**Instructions for the task**
In the text on Alexander Vovin, replace "languages" with "tongues" and write out the passage from "Alexander Vladimirovich Vovin" to "Tungusic, and Turkic.".

**Extract**
Russian-American linguist (1961–2022)

Alexander Vladimirovich Vovin (Александр Владимирович Вовин; 27 January 1961 – 8 April 2022) was a Soviet-born Russian-American linguist and philologist, and director of studies at the School for Advanced Studies in the Social Sciences (EHESS) in Paris, France. He was known for his research on East Asian languages. His main interest was in Japanese, but he studied many other languages and families, including Korean, Ainu, Tibetan, Mongolic, Tungusic, and Turkic.

==Education==
Vovin earned his M.A. in structural and applied linguistics from the Saint Petersburg State University in 1983, and his Ph.D. in historical Japanese linguistics and premodern Japanese literature from the same university in 1987, with a doctoral dissertation on the Hamamatsu Chūnagon Monogatari (ca. 1056).

==Career==
Vovin served as a Junior Researcher at the St. Petersburg Institute of Oriental Studies from 1987–1990. However, because he was unable to get permission to visit Japan and other East Asian countries from the Soviet government, he moved to the United States in 1990. There, he held positions as assistant professor of Japanese at the University of Michigan (1990–1994), assistant professor at Miami University (1994–1995), and assistant, associate, and full professor at the University of Hawaiʻi at Mānoa (1995–2014). He was visiting professor at the International Research Center for Japanese Studies, Kyoto from 2001 to 2002 and again in 2008, a visiting professor at the Ruhr University Bochum, Germany (2008–2009), and a visiting professor at the National Institute for Japanese Language and Linguistics (NINJAL) in Tokyo, Japan from May to August 2012.

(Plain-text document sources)
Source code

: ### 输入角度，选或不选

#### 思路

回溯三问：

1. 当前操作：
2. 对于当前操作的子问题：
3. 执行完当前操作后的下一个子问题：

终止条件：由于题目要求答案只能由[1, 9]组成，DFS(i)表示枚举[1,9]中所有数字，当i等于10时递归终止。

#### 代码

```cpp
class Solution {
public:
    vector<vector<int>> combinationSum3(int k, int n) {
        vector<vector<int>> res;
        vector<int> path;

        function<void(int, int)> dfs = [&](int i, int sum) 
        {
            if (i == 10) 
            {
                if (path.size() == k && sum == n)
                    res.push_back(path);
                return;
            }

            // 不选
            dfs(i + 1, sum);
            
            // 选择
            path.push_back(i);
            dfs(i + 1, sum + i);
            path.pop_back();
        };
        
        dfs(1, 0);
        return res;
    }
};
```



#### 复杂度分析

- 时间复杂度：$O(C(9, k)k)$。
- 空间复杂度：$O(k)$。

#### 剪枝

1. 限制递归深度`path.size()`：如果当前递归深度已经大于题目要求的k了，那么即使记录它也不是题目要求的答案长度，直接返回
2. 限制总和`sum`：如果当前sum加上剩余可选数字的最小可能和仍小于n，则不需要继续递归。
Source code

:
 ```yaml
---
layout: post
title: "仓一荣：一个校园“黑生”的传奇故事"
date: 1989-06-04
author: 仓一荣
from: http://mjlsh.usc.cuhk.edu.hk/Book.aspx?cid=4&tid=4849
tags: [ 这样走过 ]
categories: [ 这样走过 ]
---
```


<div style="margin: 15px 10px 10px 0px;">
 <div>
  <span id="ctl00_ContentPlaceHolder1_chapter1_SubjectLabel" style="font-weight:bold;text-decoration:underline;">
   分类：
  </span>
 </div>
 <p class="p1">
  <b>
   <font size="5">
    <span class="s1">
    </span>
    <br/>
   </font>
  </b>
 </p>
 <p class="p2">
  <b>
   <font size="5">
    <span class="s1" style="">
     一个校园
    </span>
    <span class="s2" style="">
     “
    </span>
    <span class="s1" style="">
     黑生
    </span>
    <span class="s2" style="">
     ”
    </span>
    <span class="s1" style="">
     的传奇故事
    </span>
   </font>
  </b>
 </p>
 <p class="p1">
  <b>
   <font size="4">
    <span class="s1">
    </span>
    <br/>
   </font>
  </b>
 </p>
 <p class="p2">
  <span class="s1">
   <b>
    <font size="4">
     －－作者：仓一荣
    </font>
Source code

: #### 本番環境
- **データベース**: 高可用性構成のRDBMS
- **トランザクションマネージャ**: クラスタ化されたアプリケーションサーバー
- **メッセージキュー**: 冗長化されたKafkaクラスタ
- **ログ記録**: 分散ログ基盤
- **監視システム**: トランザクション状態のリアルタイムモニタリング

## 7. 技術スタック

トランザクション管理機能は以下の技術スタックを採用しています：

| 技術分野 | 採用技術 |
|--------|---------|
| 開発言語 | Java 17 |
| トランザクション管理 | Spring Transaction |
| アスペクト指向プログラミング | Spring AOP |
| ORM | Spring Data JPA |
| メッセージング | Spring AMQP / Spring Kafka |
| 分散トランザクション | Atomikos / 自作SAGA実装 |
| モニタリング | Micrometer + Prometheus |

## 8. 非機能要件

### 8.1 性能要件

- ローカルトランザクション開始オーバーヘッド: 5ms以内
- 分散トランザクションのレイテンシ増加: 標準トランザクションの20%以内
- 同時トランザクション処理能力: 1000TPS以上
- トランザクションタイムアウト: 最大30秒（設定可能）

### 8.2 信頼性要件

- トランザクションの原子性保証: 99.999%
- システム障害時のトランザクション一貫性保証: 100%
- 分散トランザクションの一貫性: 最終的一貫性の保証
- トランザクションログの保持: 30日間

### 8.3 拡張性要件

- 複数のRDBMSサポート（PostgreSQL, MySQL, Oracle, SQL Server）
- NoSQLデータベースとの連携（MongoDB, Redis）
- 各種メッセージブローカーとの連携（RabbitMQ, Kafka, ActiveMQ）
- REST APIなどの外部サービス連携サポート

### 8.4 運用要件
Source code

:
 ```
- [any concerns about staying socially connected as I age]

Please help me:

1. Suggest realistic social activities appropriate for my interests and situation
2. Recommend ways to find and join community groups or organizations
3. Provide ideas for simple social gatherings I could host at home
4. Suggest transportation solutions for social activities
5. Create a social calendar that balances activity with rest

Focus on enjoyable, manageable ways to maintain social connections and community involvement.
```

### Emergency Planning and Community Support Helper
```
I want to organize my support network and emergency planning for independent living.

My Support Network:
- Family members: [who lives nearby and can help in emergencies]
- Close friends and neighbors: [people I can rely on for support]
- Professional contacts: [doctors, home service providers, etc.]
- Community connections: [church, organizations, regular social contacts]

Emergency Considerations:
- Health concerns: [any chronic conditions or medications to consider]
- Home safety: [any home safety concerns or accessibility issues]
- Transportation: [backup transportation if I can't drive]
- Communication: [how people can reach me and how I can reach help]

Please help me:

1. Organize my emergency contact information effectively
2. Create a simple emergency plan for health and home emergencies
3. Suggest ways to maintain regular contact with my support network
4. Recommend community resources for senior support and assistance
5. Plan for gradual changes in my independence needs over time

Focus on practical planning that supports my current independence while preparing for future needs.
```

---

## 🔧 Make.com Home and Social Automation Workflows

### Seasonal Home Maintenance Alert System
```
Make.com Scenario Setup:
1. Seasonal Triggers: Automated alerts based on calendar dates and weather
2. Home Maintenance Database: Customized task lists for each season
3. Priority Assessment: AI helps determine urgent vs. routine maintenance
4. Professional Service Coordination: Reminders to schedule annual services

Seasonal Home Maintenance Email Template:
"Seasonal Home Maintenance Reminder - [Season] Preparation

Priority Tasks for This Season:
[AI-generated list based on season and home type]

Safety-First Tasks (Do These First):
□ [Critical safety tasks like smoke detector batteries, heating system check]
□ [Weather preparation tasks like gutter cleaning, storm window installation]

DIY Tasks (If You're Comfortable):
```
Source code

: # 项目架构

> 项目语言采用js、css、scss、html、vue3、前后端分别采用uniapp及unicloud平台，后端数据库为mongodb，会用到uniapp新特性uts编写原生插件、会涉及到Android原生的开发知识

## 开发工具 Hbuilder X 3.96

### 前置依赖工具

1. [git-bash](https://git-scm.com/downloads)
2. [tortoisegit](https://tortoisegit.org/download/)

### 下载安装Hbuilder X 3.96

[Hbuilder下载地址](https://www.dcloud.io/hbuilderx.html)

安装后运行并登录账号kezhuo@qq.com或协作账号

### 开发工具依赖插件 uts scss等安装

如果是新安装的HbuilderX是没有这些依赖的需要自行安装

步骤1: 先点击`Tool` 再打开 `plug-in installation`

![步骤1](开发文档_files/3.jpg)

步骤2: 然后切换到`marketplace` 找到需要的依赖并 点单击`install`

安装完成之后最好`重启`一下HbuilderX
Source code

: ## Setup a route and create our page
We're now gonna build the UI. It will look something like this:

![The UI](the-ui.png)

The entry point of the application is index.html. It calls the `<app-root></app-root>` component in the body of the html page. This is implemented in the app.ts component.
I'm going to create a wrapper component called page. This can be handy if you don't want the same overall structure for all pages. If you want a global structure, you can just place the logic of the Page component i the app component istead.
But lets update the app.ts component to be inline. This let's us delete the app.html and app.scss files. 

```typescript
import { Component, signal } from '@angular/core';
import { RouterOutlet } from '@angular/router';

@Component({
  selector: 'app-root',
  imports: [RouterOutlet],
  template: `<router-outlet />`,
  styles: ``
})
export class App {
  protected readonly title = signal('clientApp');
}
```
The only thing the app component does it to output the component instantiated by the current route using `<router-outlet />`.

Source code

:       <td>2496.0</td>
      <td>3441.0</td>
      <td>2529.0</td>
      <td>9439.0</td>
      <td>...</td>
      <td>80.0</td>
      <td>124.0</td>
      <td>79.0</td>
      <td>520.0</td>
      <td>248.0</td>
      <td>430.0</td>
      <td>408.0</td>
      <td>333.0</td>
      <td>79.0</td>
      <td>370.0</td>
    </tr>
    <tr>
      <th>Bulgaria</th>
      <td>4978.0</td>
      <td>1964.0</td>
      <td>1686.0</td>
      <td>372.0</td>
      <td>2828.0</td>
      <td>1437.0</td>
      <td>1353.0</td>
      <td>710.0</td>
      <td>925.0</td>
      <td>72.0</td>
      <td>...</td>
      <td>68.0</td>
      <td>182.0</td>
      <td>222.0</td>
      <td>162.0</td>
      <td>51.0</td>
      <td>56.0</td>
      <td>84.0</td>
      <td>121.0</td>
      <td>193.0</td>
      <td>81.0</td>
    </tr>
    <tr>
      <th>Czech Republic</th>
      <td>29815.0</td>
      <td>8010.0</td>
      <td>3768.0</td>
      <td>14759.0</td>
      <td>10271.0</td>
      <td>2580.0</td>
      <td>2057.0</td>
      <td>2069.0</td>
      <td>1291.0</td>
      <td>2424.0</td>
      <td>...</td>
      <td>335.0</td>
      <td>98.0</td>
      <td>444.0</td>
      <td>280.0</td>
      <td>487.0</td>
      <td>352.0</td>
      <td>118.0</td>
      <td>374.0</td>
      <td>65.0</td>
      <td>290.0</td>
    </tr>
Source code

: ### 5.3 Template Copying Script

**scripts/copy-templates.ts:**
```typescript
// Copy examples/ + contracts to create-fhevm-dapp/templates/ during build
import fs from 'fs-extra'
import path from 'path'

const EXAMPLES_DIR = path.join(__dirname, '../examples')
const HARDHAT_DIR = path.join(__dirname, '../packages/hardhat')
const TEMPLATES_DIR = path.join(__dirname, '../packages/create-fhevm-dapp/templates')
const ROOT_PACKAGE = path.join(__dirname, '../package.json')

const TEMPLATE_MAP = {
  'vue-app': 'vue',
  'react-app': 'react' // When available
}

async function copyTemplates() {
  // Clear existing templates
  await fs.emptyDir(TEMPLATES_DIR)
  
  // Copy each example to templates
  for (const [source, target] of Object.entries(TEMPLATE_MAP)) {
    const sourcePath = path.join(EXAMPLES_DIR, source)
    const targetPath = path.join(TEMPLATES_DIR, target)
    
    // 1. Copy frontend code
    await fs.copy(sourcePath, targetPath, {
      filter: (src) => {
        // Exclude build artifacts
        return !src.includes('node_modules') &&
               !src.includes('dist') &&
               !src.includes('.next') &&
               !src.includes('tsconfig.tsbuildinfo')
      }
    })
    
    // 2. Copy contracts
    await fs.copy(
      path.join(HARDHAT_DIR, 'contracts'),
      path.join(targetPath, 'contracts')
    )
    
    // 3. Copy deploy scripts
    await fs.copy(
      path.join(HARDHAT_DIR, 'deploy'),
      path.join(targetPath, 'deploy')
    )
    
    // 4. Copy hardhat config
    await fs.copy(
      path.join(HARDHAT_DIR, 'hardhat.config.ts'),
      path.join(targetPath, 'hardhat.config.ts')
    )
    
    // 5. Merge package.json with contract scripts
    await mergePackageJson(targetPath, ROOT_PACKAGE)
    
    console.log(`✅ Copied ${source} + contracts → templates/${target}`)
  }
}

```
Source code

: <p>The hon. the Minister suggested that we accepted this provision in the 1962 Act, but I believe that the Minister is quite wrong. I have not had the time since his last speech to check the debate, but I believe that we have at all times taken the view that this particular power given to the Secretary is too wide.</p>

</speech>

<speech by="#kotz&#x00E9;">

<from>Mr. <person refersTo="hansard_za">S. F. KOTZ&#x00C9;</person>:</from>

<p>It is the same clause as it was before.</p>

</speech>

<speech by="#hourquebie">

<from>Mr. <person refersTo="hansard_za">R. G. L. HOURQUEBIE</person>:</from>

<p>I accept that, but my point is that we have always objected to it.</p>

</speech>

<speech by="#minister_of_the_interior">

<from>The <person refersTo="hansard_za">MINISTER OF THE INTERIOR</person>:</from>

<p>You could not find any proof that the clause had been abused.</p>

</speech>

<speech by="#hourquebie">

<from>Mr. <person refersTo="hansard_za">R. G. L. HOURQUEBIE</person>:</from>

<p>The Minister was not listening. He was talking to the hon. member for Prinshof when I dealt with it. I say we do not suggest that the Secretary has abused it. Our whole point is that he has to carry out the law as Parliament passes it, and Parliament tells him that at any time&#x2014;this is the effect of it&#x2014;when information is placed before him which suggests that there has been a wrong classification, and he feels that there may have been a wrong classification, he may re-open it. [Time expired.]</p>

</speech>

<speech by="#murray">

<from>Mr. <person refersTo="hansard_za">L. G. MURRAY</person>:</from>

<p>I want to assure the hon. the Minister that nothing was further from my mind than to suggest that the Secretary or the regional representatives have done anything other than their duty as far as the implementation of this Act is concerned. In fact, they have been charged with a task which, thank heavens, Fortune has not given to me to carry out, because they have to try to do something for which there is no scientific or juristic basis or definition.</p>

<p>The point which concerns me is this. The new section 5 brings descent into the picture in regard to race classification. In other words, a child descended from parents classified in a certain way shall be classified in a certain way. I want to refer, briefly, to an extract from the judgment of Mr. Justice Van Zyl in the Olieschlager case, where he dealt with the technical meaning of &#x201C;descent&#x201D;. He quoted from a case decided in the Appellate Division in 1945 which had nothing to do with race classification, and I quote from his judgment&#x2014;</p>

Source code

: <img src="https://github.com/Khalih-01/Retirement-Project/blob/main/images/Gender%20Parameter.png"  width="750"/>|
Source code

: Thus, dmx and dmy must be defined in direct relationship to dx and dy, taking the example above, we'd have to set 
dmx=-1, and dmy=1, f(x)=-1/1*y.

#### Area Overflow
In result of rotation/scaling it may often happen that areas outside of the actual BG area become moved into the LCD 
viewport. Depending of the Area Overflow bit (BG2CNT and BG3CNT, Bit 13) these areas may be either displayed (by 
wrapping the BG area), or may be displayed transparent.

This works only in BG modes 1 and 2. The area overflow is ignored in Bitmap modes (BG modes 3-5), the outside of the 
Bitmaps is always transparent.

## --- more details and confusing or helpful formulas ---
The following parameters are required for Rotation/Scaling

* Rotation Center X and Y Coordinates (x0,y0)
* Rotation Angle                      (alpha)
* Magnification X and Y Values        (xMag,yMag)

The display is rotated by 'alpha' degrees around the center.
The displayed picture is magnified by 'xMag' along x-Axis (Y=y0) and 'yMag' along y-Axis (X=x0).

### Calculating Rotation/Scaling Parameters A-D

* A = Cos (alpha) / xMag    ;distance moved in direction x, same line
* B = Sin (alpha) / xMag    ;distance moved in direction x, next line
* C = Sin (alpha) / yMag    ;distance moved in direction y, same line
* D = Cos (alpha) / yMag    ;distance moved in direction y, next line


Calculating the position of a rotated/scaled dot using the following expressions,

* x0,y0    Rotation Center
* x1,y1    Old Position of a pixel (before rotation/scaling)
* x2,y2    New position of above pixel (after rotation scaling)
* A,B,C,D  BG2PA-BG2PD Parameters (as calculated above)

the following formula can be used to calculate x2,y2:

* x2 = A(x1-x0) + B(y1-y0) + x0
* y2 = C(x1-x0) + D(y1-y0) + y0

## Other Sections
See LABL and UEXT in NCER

**Exercise answer**
Alexander Vladimirovich Vovin (Александр Владимирович Вовин; 27 January 1961 – 8 April 2022) was a Soviet-born Russian-American linguist and philologist, and director of studies at the School for Advanced Studies in the Social Sciences (EHESS) in Paris, France. He was known for his research on East Asian tongues. His main interest was in Japanese, but he studied many other tongues and families, including Korean, Ainu, Tibetan, Mongolic, Tungusic, and Turkic.